# Selected passage
** Start **

This is the final installment in my series that shines some light on the thinking, preferences, and tendencies of your education market customers. I know them well. I was one of them. I’ve been an educational technology director for 25 years, with a significant track record in large educational technology purchases for schools. I managed budgets with millions of dollars over my twenty-six year career. I want to help you, for just a brief moment, to get inside my head. Maybe it will help you with your next strategy, opportunity, or prized tender in the education market.
In the first article, Insight Series: Why Education Market Customers Can’t Be Fooled Anymore, I talked about the new breed of educational customers [leaders] now emerging. For the second installment, Insight Series: What Sparks the Big Buy in Education, I took a close look at ten of the largest dollar amount purchases we made for our schools and what it took for vendors to ignite the action leading to each large purchase. In my third article, Insight Series: What Educators See, I strove to help vendors improve their exhibit hall presence, focusing on what the educational customer really ‘sees’ in the grand exhibit halls at ed-tech conferences—the positive and negative messages that can come across. In this last and final installment, I am highlighting something very simple, yet oh-so-important—how technology companies get our attention.
How, then, do technology companies capture the attention of educational leaders? Large marketing campaigns? Color advertising slicks? Word of mouth? Exhibit hall booths? In an attempt to answer this all-important question, I reflected on those practices that technology companies employed that made the most difference in reaching me and my peers over the decades. Here are the top ten ways to get our attention:
- Great products. There’s nothing that garners attention as well as a great product. Lots of advertising collateral is wasted on making average products look better. It’s better to take your time developing a great product, not rushing out a solution before it’s ready.

** End **

# Entries shown
** Start **

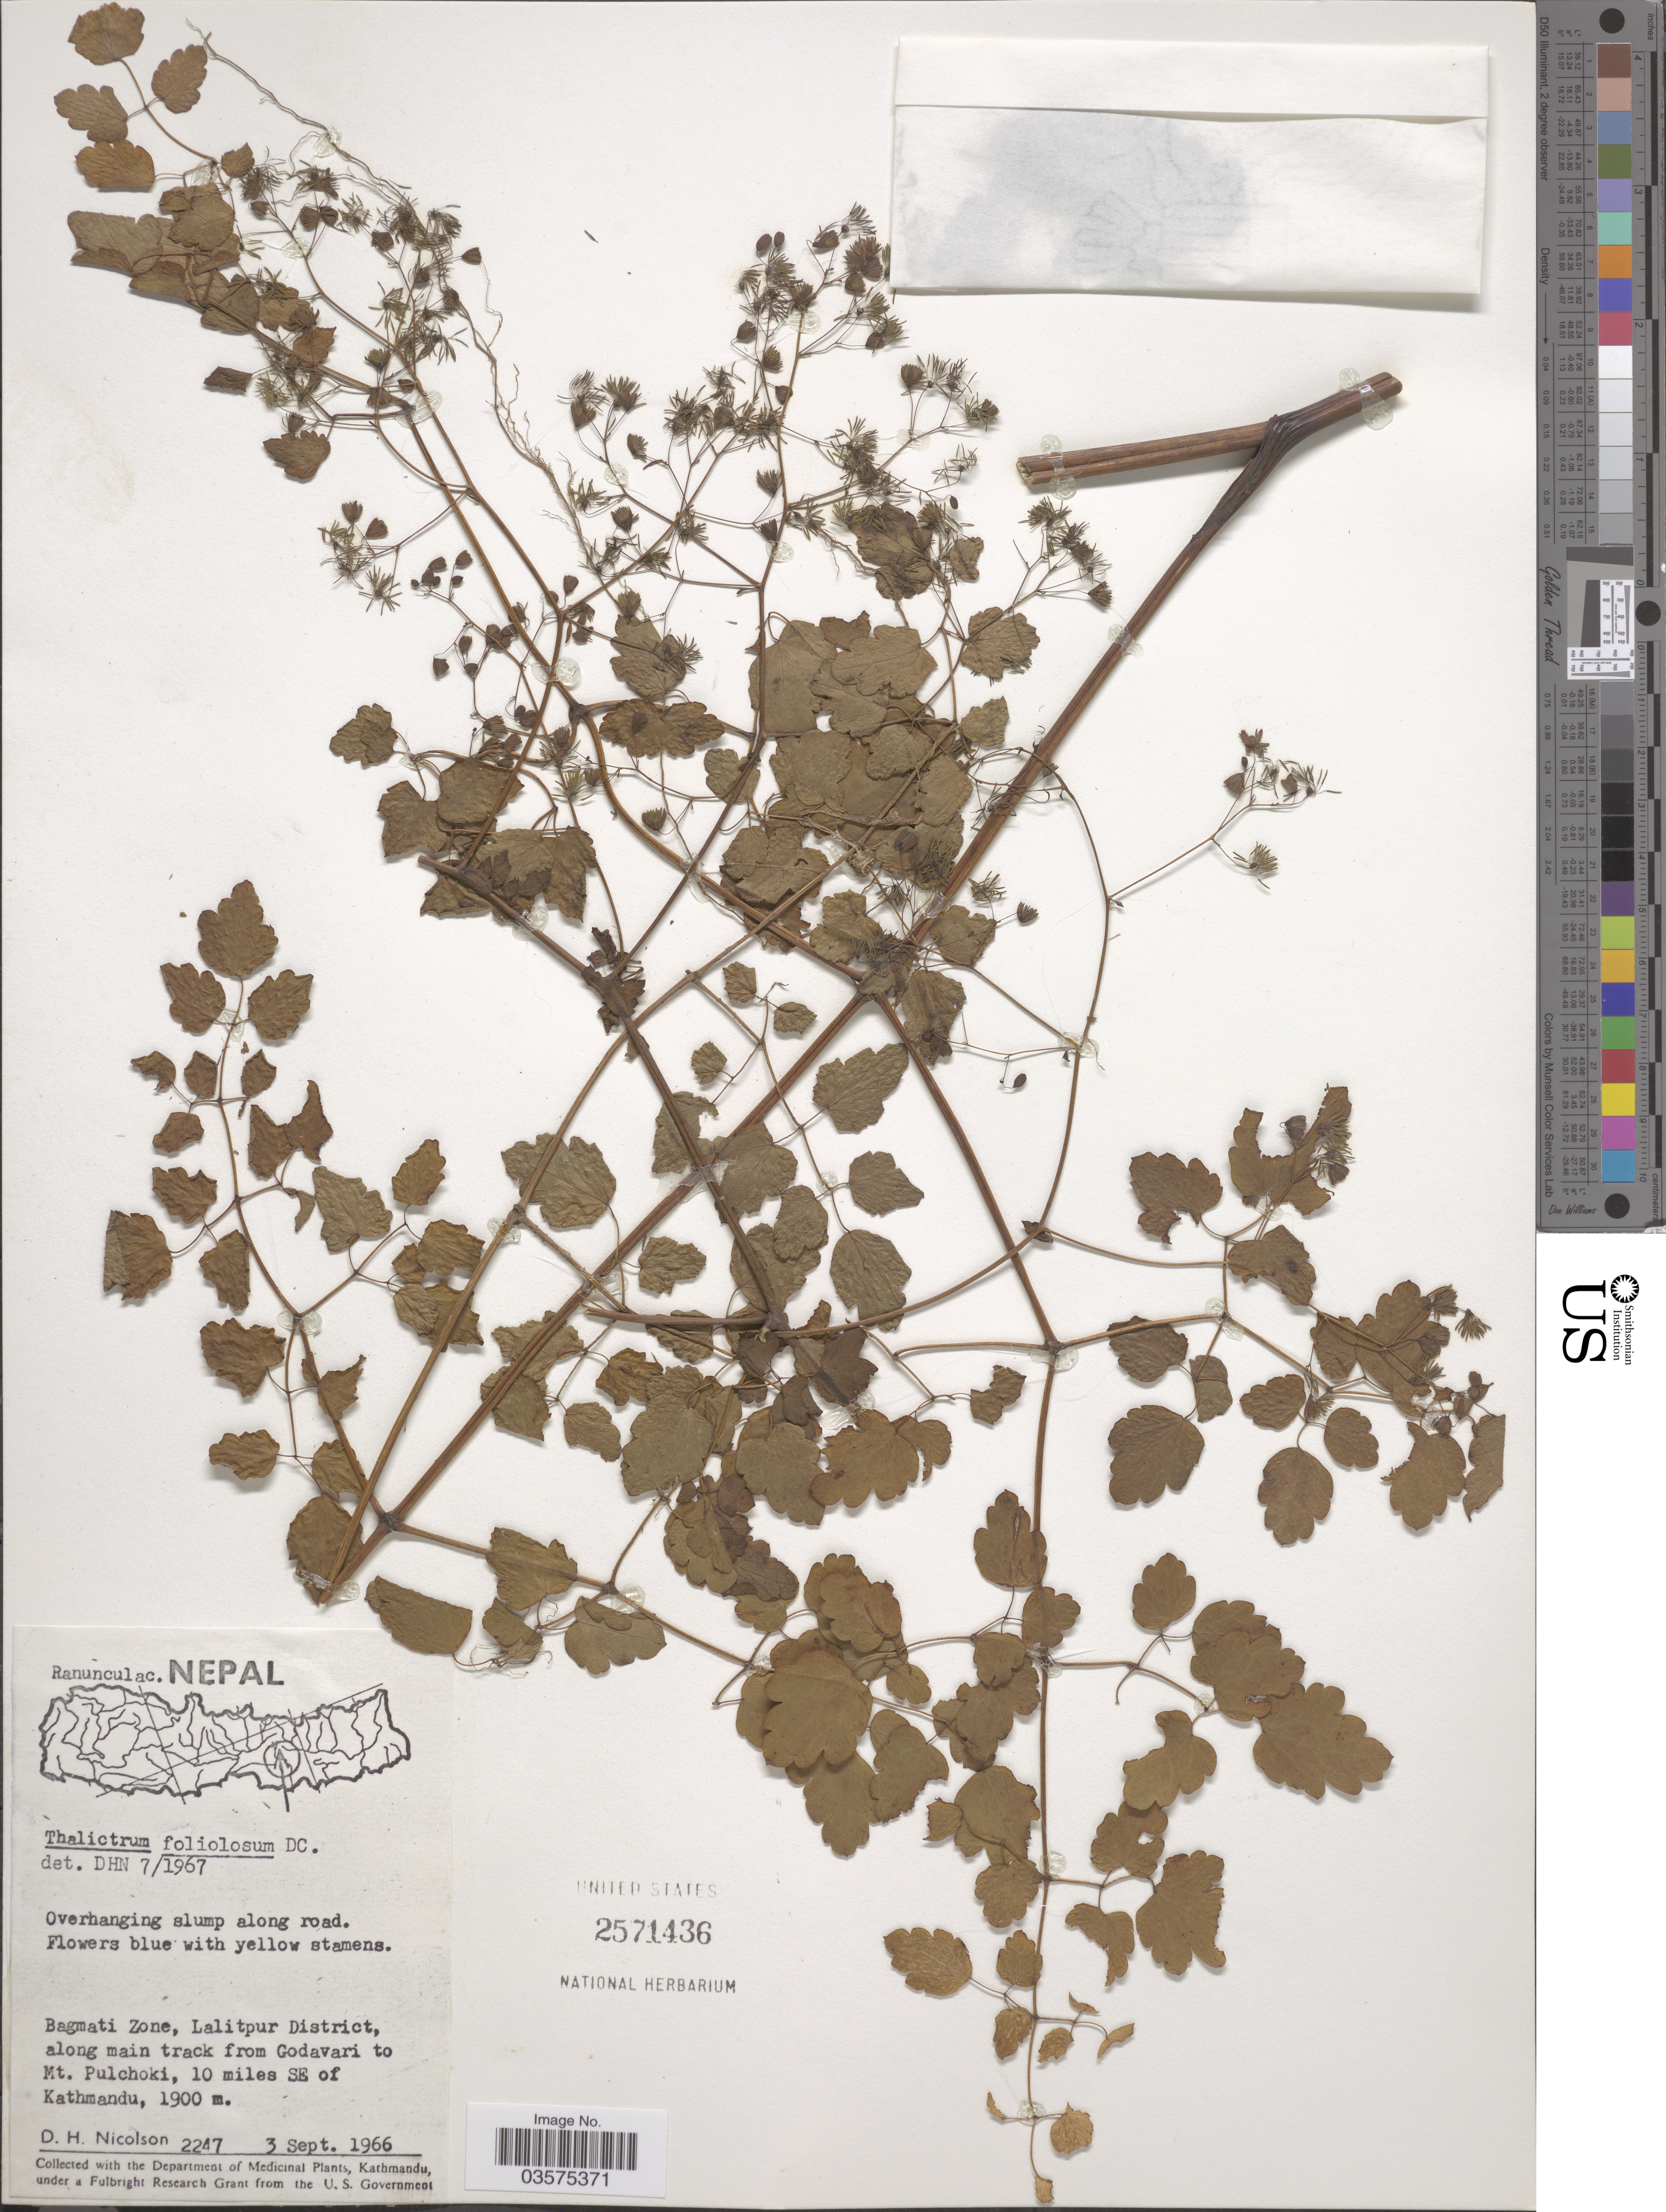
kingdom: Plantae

** End **
** Start **

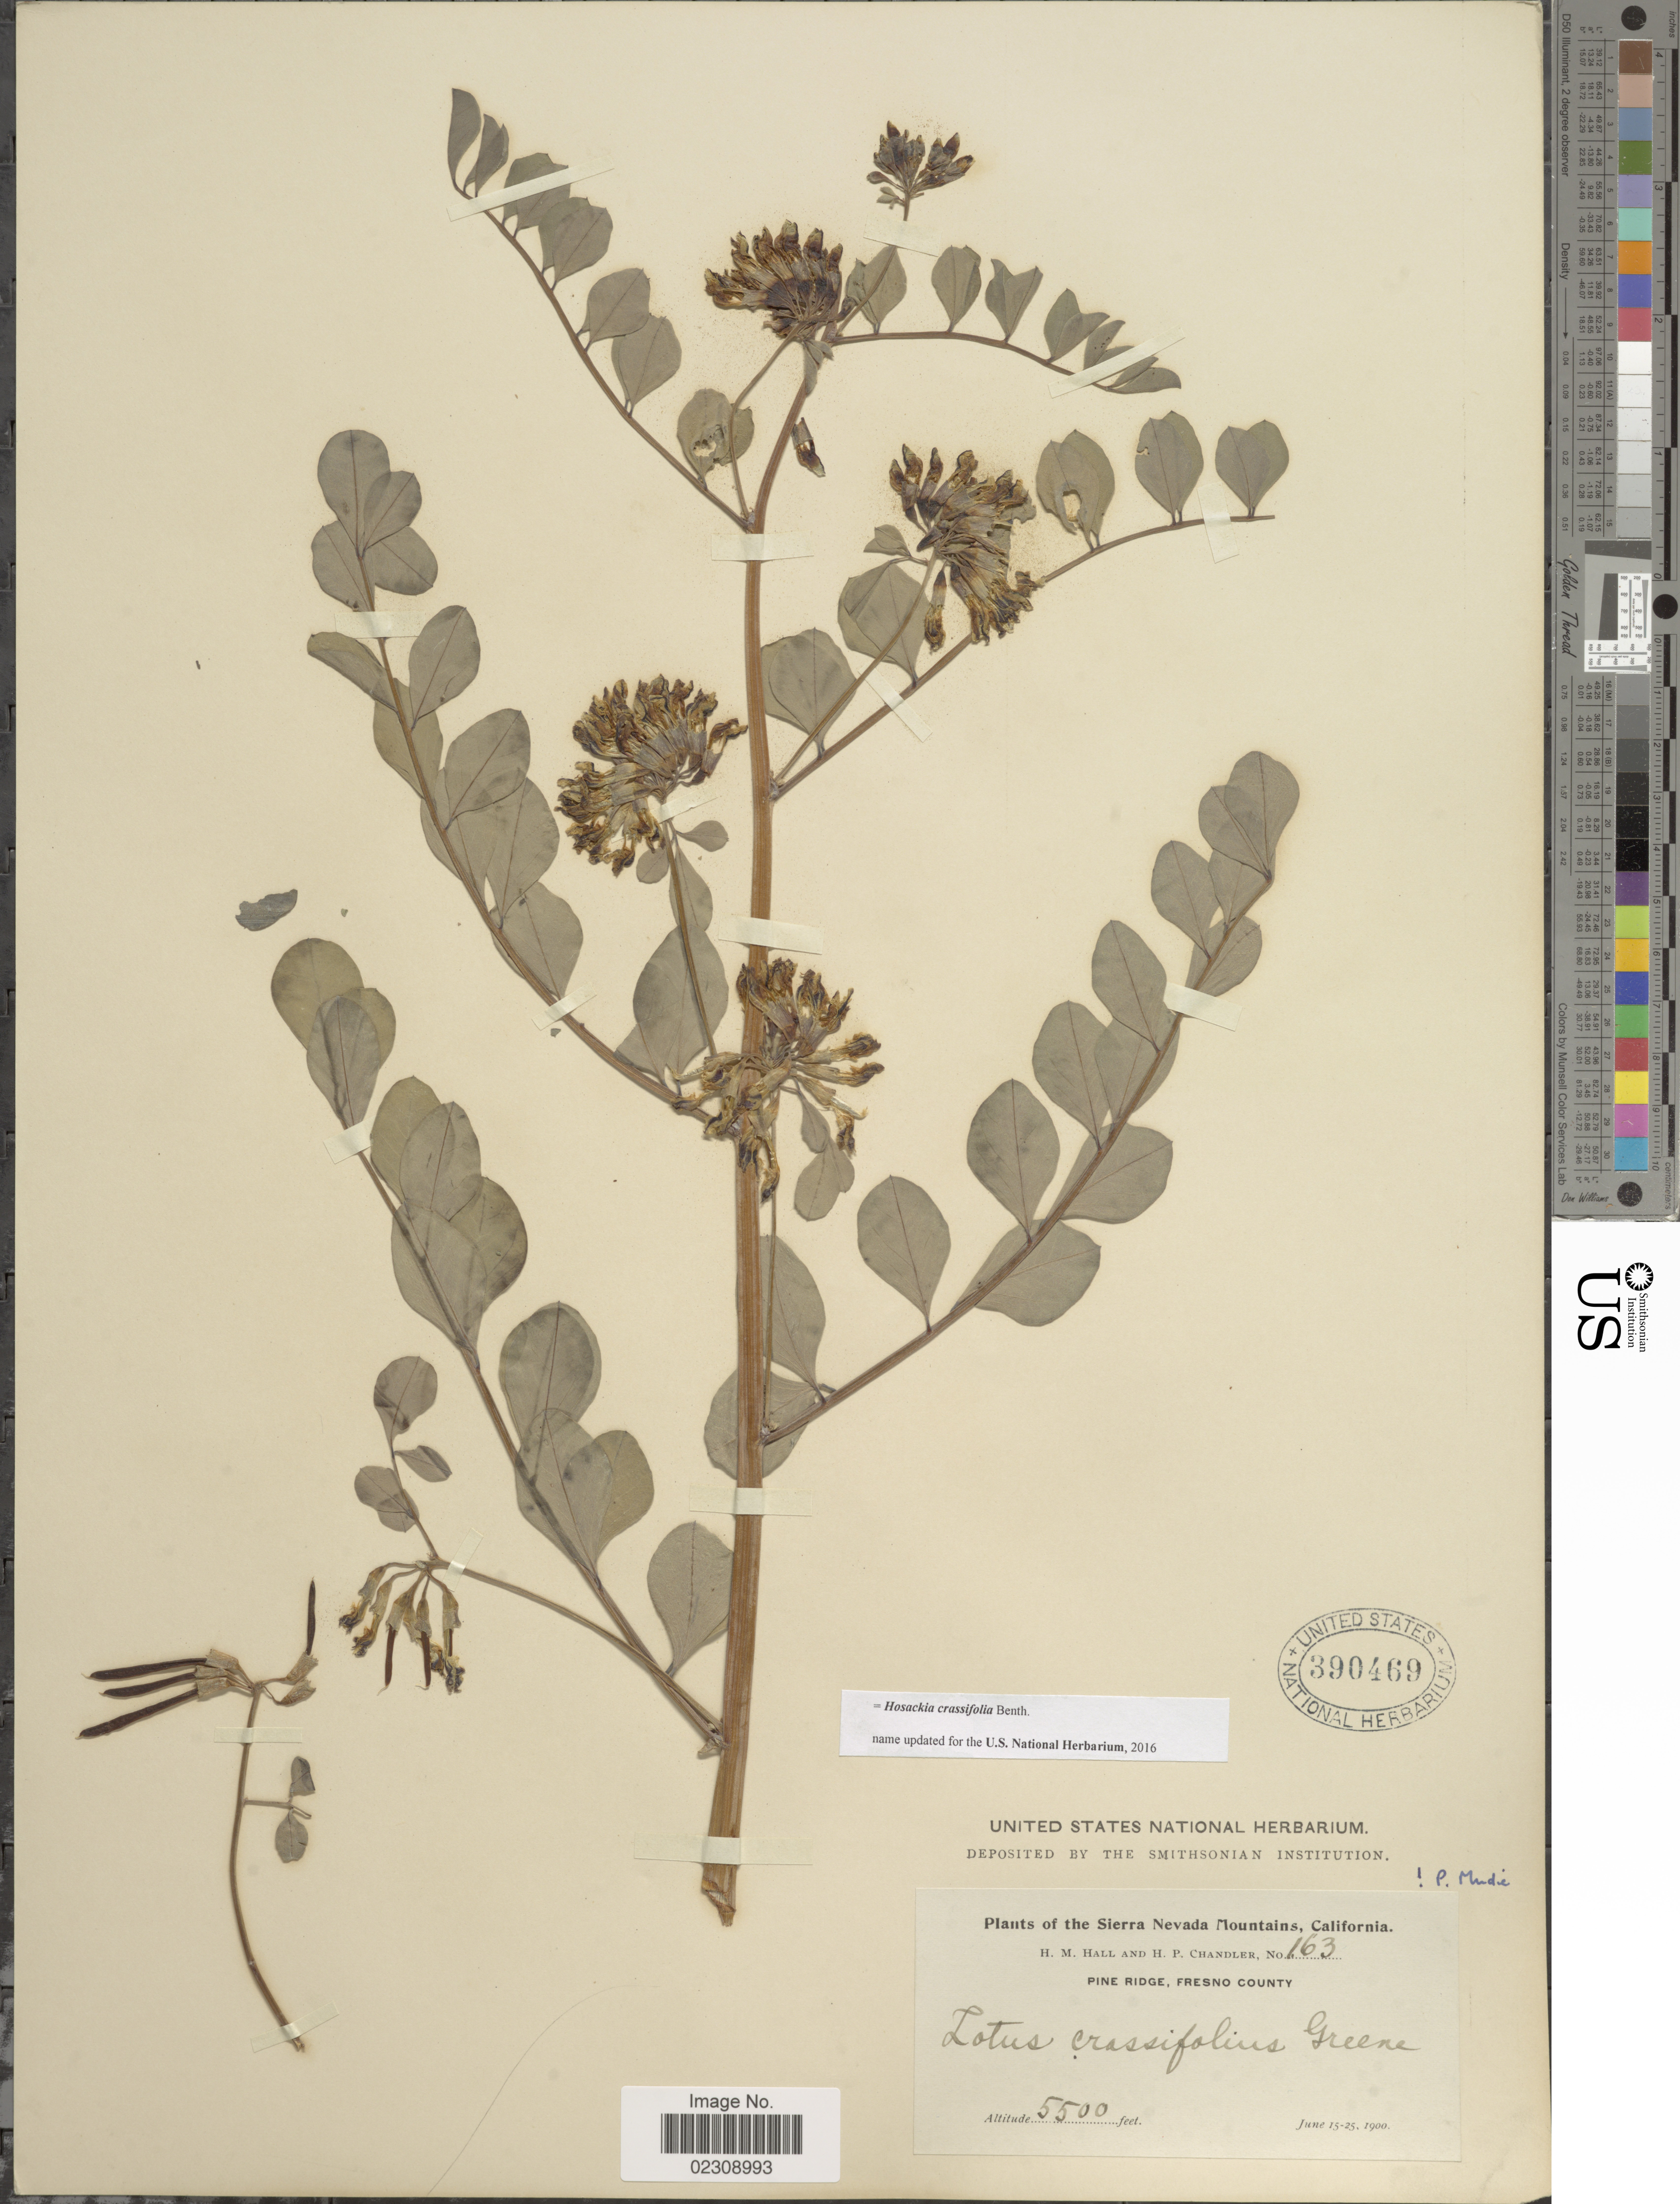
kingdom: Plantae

** End **

# Required actions
A – In the education market article, what was the title of the second installment in the series?
B – Repeat everything in the education market article from "This is the" down to "the education market.", word for word.
Use only the education market article to complete these tasks, not the data.

# Final results
A – Insight Series: What Sparks the Big Buy in Education

B –
This is the final installment in my series that shines some light on the thinking, preferences, and tendencies of your education market customers. I know them well. I was one of them. I’ve been an educational technology director for 25 years, with a significant track record in large educational technology purchases for schools. I managed budgets with millions of dollars over my twenty-six year career. I want to help you, for just a brief moment, to get inside my head. Maybe it will help you with your next strategy, opportunity, or prized tender in the education market.